Shigekixがパリ五輪後に感じた変化と使命感 先人たちからの賛否にも確固たる信念で次世代への継承を目指す (2ページ目)
パリ五輪で躍動するShigekix。目の肥えたファンもうなるほどのパフォーマンスを見せた photo by JMPAこの記事に関連する写真を見る
パリ五輪後の反応
ブレイキンの申し子というほどの実績と風格を持ち、一心不乱にダンスに没頭している印象のあるShigekixだが、昨年のパリオリンピックについては、選考期間のときから、少なからず迷いが生まれていた。
ブレイキンの由緒は諸説あるが、1970年代前半のニューヨークで、ギャング同士の抗争を平和的に解決するために、音楽好きな若者たちがダンスで勝負をしたという説が広く知られている。
またピップホップ界のレジェンドDJクール・ハークが、ダンサーの盛り上がるパートが歌の部分よりもベースとドラムなどのリズムが強調されたブレイク部分だと気づき、そこを繰り返し再生。そうして生まれた「ブレイクビーツ」で踊り出したダンサーを「B-BOY(ブレイクボーイ)、B-GIRL(ブレイクガール)」と名づけたとも言われている。今ではブレイキンを踊るダンサーたちをこう呼んでいる。

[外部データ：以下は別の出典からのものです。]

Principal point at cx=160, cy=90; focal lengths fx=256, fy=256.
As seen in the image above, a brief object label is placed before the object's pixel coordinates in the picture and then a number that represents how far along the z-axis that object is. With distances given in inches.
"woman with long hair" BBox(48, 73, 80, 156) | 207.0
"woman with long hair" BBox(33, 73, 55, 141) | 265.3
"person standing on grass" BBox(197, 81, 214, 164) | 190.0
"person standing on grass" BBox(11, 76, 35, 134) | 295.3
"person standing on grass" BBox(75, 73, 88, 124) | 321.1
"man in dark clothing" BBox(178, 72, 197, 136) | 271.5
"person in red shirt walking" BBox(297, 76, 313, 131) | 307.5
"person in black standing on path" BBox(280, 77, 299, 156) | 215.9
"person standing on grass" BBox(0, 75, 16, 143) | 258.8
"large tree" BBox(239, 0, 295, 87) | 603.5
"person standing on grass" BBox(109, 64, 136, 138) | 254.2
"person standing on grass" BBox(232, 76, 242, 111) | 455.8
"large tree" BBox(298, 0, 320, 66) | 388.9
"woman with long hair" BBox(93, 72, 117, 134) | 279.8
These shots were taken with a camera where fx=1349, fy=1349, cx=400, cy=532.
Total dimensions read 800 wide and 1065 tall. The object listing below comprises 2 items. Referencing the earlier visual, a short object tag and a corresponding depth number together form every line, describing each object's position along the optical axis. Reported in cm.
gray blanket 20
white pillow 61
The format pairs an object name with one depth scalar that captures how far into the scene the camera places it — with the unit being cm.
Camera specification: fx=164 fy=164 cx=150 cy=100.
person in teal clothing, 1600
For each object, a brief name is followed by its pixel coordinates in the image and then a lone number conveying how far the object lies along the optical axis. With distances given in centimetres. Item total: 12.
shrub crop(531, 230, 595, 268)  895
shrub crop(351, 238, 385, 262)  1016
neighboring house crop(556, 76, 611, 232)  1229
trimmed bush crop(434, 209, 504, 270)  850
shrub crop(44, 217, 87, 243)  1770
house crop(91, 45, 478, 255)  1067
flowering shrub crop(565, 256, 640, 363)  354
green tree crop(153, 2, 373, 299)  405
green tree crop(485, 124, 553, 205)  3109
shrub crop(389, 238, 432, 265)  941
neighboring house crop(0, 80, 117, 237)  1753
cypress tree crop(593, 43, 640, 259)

いずれにせよ、音楽&ダンスに端を発した成り立ちから、ブレイキンにはカルチャーの側面が色濃く刻まれている。一方、パリオリンピックで採用されたブレイキンは、スポーツの枠組みのなかに組み込まれたため、どうしてもスポーツの側面が強く感じられた。
Shigekixもパリオリンピック前のインタビューで、「実際、競技化されている部分があって、つい技術を磨こう磨こうとしていた時期がありました。それも必要なことではありますが、そればかりに気を取られすぎて、逆に自分のスタイルが見えなくなっている状況がありました」と吐露している。
スケートボードやフィギュアスケートのように、高難度の技を披露すれば、それが優位性や高得点につながる種目とは違って、ブレイキンはDJがチョイスした楽曲に合わせることが必須とされ、高難度の技を連発したとしても、必ずしも勝利をつかめるわけではない。
カルチャーなのか、スポーツなのか、それともそれらを融合した新たなスタイルを確立するのか。ブレイキンを長年愛してきたファンのなかでも賛否があるなかでオリンピックが開催された。Shigekixもその状況を理解しつつも、世界中の目が集まるスポーツの祭典を、大きなチャンスだと捉えていた。